Saved data entries:

──────────────────────────────

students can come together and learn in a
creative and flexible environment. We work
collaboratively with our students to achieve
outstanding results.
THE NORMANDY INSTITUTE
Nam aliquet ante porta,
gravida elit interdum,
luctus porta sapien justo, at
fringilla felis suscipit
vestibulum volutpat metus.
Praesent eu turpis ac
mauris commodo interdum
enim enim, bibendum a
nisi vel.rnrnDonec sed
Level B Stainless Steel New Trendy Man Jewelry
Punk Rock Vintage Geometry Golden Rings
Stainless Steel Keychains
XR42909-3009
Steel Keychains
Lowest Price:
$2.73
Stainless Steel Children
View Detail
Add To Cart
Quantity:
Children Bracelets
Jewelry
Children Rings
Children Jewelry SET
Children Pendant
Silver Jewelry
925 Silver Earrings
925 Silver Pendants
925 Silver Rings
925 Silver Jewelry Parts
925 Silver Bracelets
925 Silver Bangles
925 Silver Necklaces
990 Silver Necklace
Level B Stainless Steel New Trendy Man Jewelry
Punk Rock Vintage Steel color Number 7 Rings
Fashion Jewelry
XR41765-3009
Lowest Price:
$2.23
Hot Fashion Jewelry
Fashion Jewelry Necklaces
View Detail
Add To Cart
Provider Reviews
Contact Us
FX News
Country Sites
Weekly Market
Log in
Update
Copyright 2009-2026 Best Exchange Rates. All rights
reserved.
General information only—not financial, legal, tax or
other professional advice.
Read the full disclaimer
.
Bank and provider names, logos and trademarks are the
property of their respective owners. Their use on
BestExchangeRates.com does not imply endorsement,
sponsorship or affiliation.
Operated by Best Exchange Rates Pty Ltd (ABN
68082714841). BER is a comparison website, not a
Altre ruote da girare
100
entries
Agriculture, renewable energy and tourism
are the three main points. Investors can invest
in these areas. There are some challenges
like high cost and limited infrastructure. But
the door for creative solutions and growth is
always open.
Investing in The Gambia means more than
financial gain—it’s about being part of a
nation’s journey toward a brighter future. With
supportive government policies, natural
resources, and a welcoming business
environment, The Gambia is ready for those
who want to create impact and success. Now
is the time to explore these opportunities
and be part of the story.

──────────────────────────────

→ Task item: Which lines of the records contain the word "Rock"? Pull out each one, and treat case as significant.

→ The completed task:
Punk Rock Vintage Geometry Golden Rings
Punk Rock Vintage Steel color Number 7 Rings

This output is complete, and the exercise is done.